> _The task_:
Whichever lines of the entries hold the word "Company" should be identified and copied.

> _Dataset records_:
------------------------------------------------

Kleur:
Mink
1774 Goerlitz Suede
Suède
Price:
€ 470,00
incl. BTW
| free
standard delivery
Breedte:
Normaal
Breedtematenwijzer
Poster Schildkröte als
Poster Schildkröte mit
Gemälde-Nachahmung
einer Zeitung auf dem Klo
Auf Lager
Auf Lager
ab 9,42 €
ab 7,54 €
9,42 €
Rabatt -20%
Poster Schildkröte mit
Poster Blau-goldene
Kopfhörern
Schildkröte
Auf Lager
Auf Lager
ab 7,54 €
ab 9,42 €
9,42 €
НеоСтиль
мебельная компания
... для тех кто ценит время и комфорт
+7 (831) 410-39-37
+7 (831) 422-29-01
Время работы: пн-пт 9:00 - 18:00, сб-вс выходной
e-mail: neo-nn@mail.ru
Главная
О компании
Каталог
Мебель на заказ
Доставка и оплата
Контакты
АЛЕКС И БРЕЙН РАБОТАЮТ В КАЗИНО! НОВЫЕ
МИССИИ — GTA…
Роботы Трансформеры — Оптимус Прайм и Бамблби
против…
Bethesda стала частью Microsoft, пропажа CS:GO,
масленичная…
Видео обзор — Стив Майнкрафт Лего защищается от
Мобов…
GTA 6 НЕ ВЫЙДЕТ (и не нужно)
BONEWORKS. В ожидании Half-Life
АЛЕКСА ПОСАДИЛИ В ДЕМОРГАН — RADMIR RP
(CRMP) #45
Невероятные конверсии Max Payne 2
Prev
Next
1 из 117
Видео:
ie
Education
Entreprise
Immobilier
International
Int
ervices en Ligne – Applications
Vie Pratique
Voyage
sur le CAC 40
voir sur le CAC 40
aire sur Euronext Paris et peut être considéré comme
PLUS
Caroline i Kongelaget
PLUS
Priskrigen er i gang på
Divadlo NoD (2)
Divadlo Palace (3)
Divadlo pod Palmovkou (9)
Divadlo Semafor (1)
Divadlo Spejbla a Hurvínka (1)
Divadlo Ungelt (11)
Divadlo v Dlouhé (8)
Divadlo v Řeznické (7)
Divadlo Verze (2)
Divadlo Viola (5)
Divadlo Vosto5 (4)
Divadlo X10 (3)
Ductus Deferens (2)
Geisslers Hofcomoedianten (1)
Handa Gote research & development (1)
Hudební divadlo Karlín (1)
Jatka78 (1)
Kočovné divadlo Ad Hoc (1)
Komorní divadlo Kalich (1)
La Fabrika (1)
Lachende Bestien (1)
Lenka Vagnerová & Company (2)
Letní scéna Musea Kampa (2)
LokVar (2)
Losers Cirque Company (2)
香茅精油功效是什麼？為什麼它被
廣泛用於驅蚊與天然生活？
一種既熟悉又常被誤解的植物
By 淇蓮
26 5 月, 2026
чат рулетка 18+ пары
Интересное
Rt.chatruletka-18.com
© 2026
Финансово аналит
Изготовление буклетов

------------------------------------------------

> _Response to this task_:
Lenka Vagnerová & Company (2)
Losers Cirque Company (2)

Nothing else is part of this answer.